__Dataset extract__.
::::

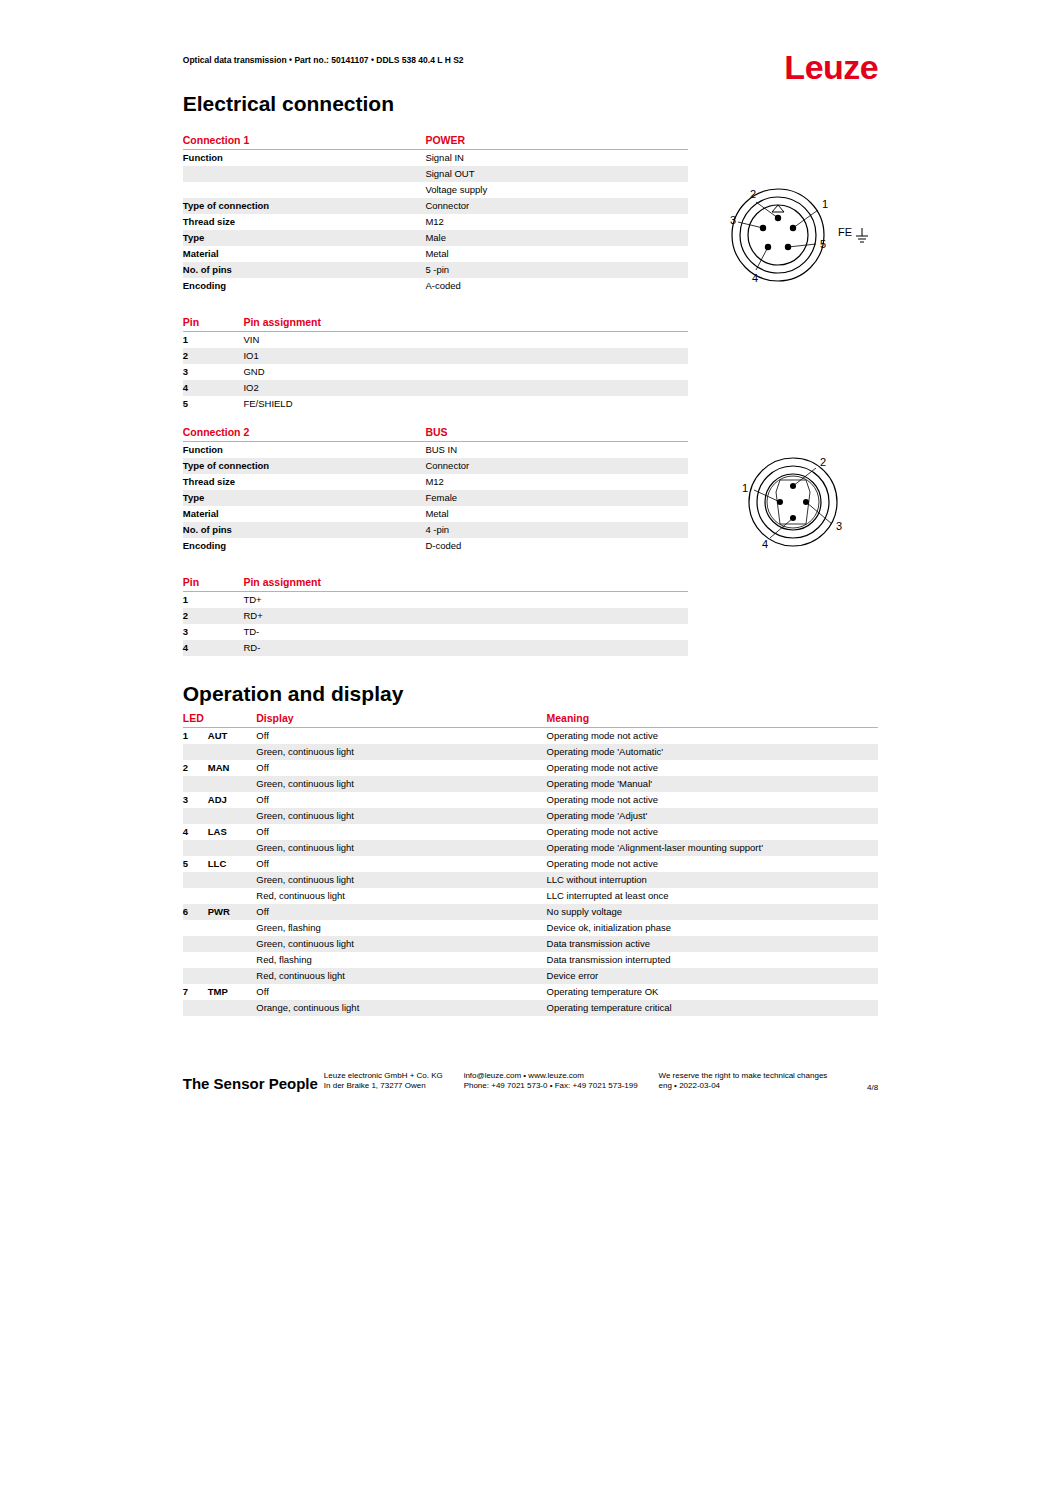Optical data transmission • Part no.: 50141107 • DDLS 538 40.4 L H S2
Leuze
Electrical connection
Connection 1
POWER
| Function | Signal IN |
| | Signal OUT |
| | Voltage supply |
| Type of connection | Connector |
| Thread size | M12 |
| Type | Male |
| Material | Metal |
| No. of pins | 5 -pin |
| Encoding | A-coded |
Pin
Pin assignment
| 1 | VIN |
| 2 | IO1 |
| 3 | GND |
| 4 | IO2 |
| 5 | FE/SHIELD |
2 1 3 4 5 FE
Connection 2
BUS
| Function | BUS IN |
| Type of connection | Connector |
| Thread size | M12 |
| Type | Female |
| Material | Metal |
| No. of pins | 4 -pin |
| Encoding | D-coded |
Pin
Pin assignment
| 1 | TD+ |
| 2 | RD+ |
| 3 | TD- |
| 4 | RD- |
2 1 3 4
Operation and display
| LED | | Display | Meaning |
| --- | --- | --- | --- |
| 1 | AUT | Off | Operating mode not active |
| | | Green, continuous light | Operating mode 'Automatic' |
| 2 | MAN | Off | Operating mode not active |
| | | Green, continuous light | Operating mode 'Manual' |
| 3 | ADJ | Off | Operating mode not active |
| | | Green, continuous light | Operating mode 'Adjust' |
| 4 | LAS | Off | Operating mode not active |
| | | Green, continuous light | Operating mode 'Alignment-laser mounting support' |
| 5 | LLC | Off | Operating mode not active |
| | | Green, continuous light | LLC without interruption |
| | | Red, continuous light | LLC interrupted at least once |
| 6 | PWR | Off | No supply voltage |
| | | Green, flashing | Device ok, initialization phase |
| | | Green, continuous light | Data transmission active |
| | | Red, flashing | Data transmission interrupted |
| | | Red, continuous light | Device error |
| 7 | TMP | Off | Operating temperature OK |
| | | Orange, continuous light | Operating temperature critical |
The Sensor People
Leuze electronic GmbH + Co. KG
In der Braike 1, 73277 Owen
info@leuze.com • www.leuze.com
Phone: +49 7021 573-0 • Fax: +49 7021 573-199
We reserve the right to make technical changes
eng • 2022-03-04
4/8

::::

__Problem to work on__. Before you finish, make sure every line above has been repeated exactly and no picture remains in the copy.

__Reply__.
Optical data transmission • Part no.: 50141107 • DDLS 538 40.4 L H S2
Leuze
Electrical connection
Connection 1
POWER
| Function | Signal IN |
| | Signal OUT |
| | Voltage supply |
| Type of connection | Connector |
| Thread size | M12 |
| Type | Male |
| Material | Metal |
| No. of pins | 5 -pin |
| Encoding | A-coded |
Pin
Pin assignment
| 1 | VIN |
| 2 | IO1 |
| 3 | GND |
| 4 | IO2 |
| 5 | FE/SHIELD |
2 1 3 4 5 FE
Connection 2
BUS
| Function | BUS IN |
| Type of connection | Connector |
| Thread size | M12 |
| Type | Female |
| Material | Metal |
| No. of pins | 4 -pin |
| Encoding | D-coded |
Pin
Pin assignment
| 1 | TD+ |
| 2 | RD+ |
| 3 | TD- |
| 4 | RD- |
2 1 3 4
Operation and display
| LED | | Display | Meaning |
| --- | --- | --- | --- |
| 1 | AUT | Off | Operating mode not active |
| | | Green, continuous light | Operating mode 'Automatic' |
| 2 | MAN | Off | Operating mode not active |
| | | Green, continuous light | Operating mode 'Manual' |
| 3 | ADJ | Off | Operating mode not active |
| | | Green, continuous light | Operating mode 'Adjust' |
| 4 | LAS | Off | Operating mode not active |
| | | Green, continuous light | Operating mode 'Alignment-laser mounting support' |
| 5 | LLC | Off | Operating mode not active |
| | | Green, continuous light | LLC without interruption |
| | | Red, continuous light | LLC interrupted at least once |
| 6 | PWR | Off | No supply voltage |
| | | Green, flashing | Device ok, initialization phase |
| | | Green, continuous light | Data transmission active |
| | | Red, flashing | Data transmission interrupted |
| | | Red, continuous light | Device error |
| 7 | TMP | Off | Operating temperature OK |
| | | Orange, continuous light | Operating temperature critical |
The Sensor People
Leuze electronic GmbH + Co. KG
In der Braike 1, 73277 Owen
info@leuze.com • www.leuze.com
Phone: +49 7021 573-0 • Fax: +49 7021 573-199
We reserve the right to make technical changes
eng • 2022-03-04
4/8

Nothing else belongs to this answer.